EXERCISE BRIEF: Images do not belong in the copy. Set down all the entries exactly.

GIVEN DATA:
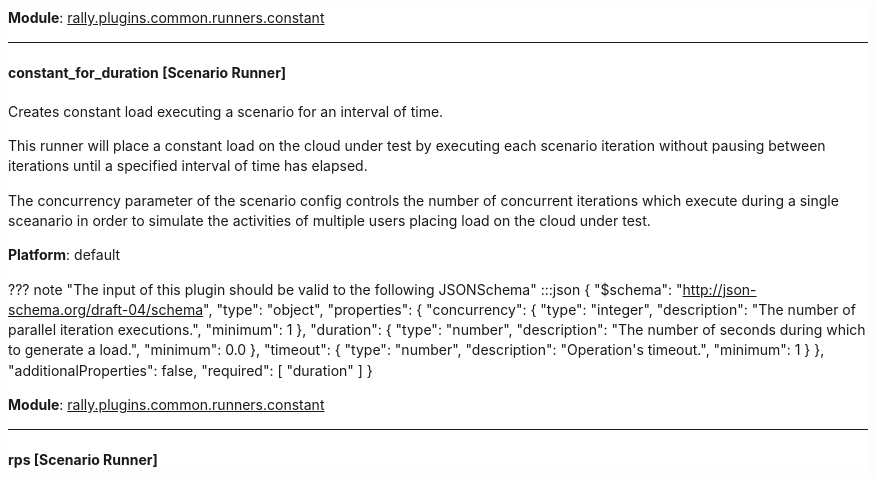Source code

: __Module__: [rally.plugins.common.runners.constant](https://github.com/openstack/rally/blob/master/rally/plugins/common/runners/constant.py)

<hr />

#### constant_for_duration [Scenario Runner]

Creates constant load executing a scenario for an interval of time.

This runner will place a constant load on the cloud under test by
executing each scenario iteration without pausing between iterations
until a specified interval of time has elapsed.

The concurrency parameter of the scenario config controls the
number of concurrent iterations which execute during a single
sceanario in order to simulate the activities of multiple users
placing load on the cloud under test.

__Platform__: default

??? note "The input of this plugin should be valid to the following JSONSchema"
        :::json
        {
            "$schema": "http://json-schema.org/draft-04/schema", 
            "type": "object", 
            "properties": {
                "concurrency": {
                    "type": "integer", 
                    "description": "The number of parallel iteration executions.", 
                    "minimum": 1
                }, 
                "duration": {
                    "type": "number", 
                    "description": "The number of seconds during which to generate a load.", 
                    "minimum": 0.0
                }, 
                "timeout": {
                    "type": "number", 
                    "description": "Operation's timeout.", 
                    "minimum": 1
                }
            }, 
            "additionalProperties": false, 
            "required": [
                "duration"
            ]
        }

__Module__: [rally.plugins.common.runners.constant](https://github.com/openstack/rally/blob/master/rally/plugins/common/runners/constant.py)

<hr />

#### rps [Scenario Runner]
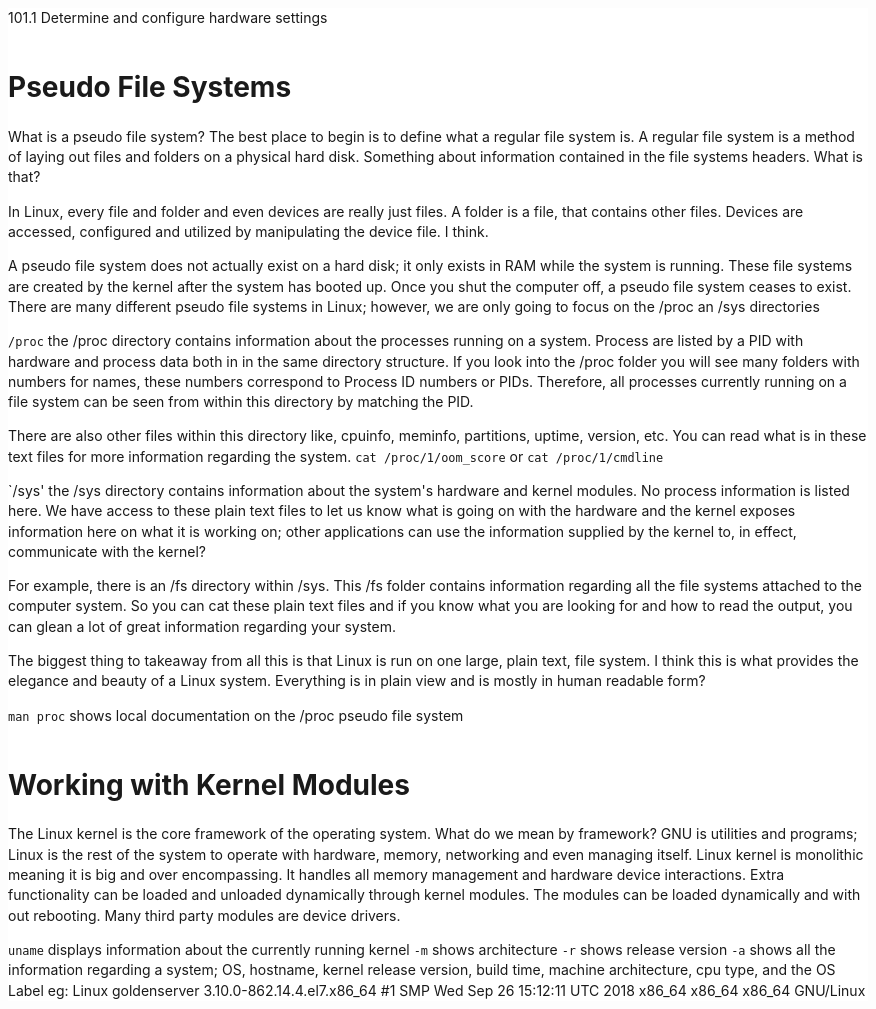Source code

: 101.1 Determine and configure hardware settings

# Pseudo File Systems
What is a pseudo file system?  The best place to begin is to define what a regular file system is.  A regular file system is a method of laying out files and folders on a physical hard disk.  Something about information contained in the file systems headers.  What is that?

In Linux, every file and folder and even devices are really just files.  A folder is a file, that contains other files.  Devices are accessed, configured and utilized by manipulating the device file.  I think.

A pseudo file system does not actually exist on a hard disk; it only exists in RAM while the system is running.  These file systems are created by the kernel after the system has booted up.  Once you shut the computer off, a pseudo file system ceases to exist.  There are many different pseudo file systems in Linux; however, we are only going to focus on the /proc an /sys directories

`/proc` the /proc directory contains information about the processes running on a system.  Process are listed by a PID with hardware and process data both in in the same directory structure. If you look into the /proc folder you will see many folders with numbers for names, these numbers correspond to Process ID numbers or PIDs.  Therefore, all processes currently running on a file system can be seen from within this directory by matching the PID.

There are also other files within this directory like, cpuinfo, meminfo, partitions, uptime, version, etc.  You can read what is in these text files for more information regarding the system. `cat /proc/1/oom_score`  or `cat /proc/1/cmdline`

`/sys' the /sys directory contains information about the system's hardware and kernel modules.  No process information is listed here.  We have access to these plain text files to let us know what is going on with the hardware and the kernel exposes information here on what it is working on; other applications can use the information supplied by the kernel to, in effect, communicate with the kernel?

For example, there is an /fs directory within /sys.  This /fs folder contains information regarding all the file systems attached to the computer system.  So you can cat these plain text files and if you know what you are looking for and how to read the output, you can glean a lot of great information regarding your system.

The biggest thing to takeaway from all this is that Linux is run on one large, plain text, file system.  I think this is what provides the elegance and beauty of a Linux system.  Everything is in plain view and is mostly in human readable form?

`man proc` shows local documentation on the /proc pseudo file system

# Working with Kernel Modules
The Linux kernel is the core framework of the operating system.  What do we mean by framework?  GNU is utilities and programs; Linux is the rest of the system to operate with hardware, memory, networking and even managing itself.
Linux kernel is monolithic meaning it is big and over encompassing.  It handles all memory management and hardware device interactions.  Extra functionality can be loaded and unloaded dynamically through kernel modules.  The modules can be loaded dynamically and with out rebooting.  Many third party modules are device drivers.

`uname` displays information about the currently running kernel
`-m` shows architecture
`-r` shows release version
`-a` shows all the information regarding a system; OS, hostname, kernel release version, build time, machine architecture, cpu type, and the OS Label
eg: Linux goldenserver 3.10.0-862.14.4.el7.x86_64 #1 SMP Wed Sep 26 15:12:11 UTC 2018 x86_64 x86_64 x86_64 GNU/Linux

EXERCISE ANSWER:
Source code

: __Module__: [rally.plugins.common.runners.constant](https://github.com/openstack/rally/blob/master/rally/plugins/common/runners/constant.py)

<hr />

#### constant_for_duration [Scenario Runner]

Creates constant load executing a scenario for an interval of time.

This runner will place a constant load on the cloud under test by
executing each scenario iteration without pausing between iterations
until a specified interval of time has elapsed.

The concurrency parameter of the scenario config controls the
number of concurrent iterations which execute during a single
sceanario in order to simulate the activities of multiple users
placing load on the cloud under test.

__Platform__: default

??? note "The input of this plugin should be valid to the following JSONSchema"
        :::json
        {
            "$schema": "http://json-schema.org/draft-04/schema", 
            "type": "object", 
            "properties": {
                "concurrency": {
                    "type": "integer", 
                    "description": "The number of parallel iteration executions.", 
                    "minimum": 1
                }, 
                "duration": {
                    "type": "number", 
                    "description": "The number of seconds during which to generate a load.", 
                    "minimum": 0.0
                }, 
                "timeout": {
                    "type": "number", 
                    "description": "Operation's timeout.", 
                    "minimum": 1
                }
            }, 
            "additionalProperties": false, 
            "required": [
                "duration"
            ]
        }

__Module__: [rally.plugins.common.runners.constant](https://github.com/openstack/rally/blob/master/rally/plugins/common/runners/constant.py)

<hr />

#### rps [Scenario Runner]
Source code

: 101.1 Determine and configure hardware settings

# Pseudo File Systems
What is a pseudo file system?  The best place to begin is to define what a regular file system is.  A regular file system is a method of laying out files and folders on a physical hard disk.  Something about information contained in the file systems headers.  What is that?

In Linux, every file and folder and even devices are really just files.  A folder is a file, that contains other files.  Devices are accessed, configured and utilized by manipulating the device file.  I think.

A pseudo file system does not actually exist on a hard disk; it only exists in RAM while the system is running.  These file systems are created by the kernel after the system has booted up.  Once you shut the computer off, a pseudo file system ceases to exist.  There are many different pseudo file systems in Linux; however, we are only going to focus on the /proc an /sys directories

`/proc` the /proc directory contains information about the processes running on a system.  Process are listed by a PID with hardware and process data both in in the same directory structure. If you look into the /proc folder you will see many folders with numbers for names, these numbers correspond to Process ID numbers or PIDs.  Therefore, all processes currently running on a file system can be seen from within this directory by matching the PID.

There are also other files within this directory like, cpuinfo, meminfo, partitions, uptime, version, etc.  You can read what is in these text files for more information regarding the system. `cat /proc/1/oom_score`  or `cat /proc/1/cmdline`

`/sys' the /sys directory contains information about the system's hardware and kernel modules.  No process information is listed here.  We have access to these plain text files to let us know what is going on with the hardware and the kernel exposes information here on what it is working on; other applications can use the information supplied by the kernel to, in effect, communicate with the kernel?

For example, there is an /fs directory within /sys.  This /fs folder contains information regarding all the file systems attached to the computer system.  So you can cat these plain text files and if you know what you are looking for and how to read the output, you can glean a lot of great information regarding your system.

The biggest thing to takeaway from all this is that Linux is run on one large, plain text, file system.  I think this is what provides the elegance and beauty of a Linux system.  Everything is in plain view and is mostly in human readable form?

`man proc` shows local documentation on the /proc pseudo file system

# Working with Kernel Modules
The Linux kernel is the core framework of the operating system.  What do we mean by framework?  GNU is utilities and programs; Linux is the rest of the system to operate with hardware, memory, networking and even managing itself.
Linux kernel is monolithic meaning it is big and over encompassing.  It handles all memory management and hardware device interactions.  Extra functionality can be loaded and unloaded dynamically through kernel modules.  The modules can be loaded dynamically and with out rebooting.  Many third party modules are device drivers.

`uname` displays information about the currently running kernel
`-m` shows architecture
`-r` shows release version
`-a` shows all the information regarding a system; OS, hostname, kernel release version, build time, machine architecture, cpu type, and the OS Label
eg: Linux goldenserver 3.10.0-862.14.4.el7.x86_64 #1 SMP Wed Sep 26 15:12:11 UTC 2018 x86_64 x86_64 x86_64 GNU/Linux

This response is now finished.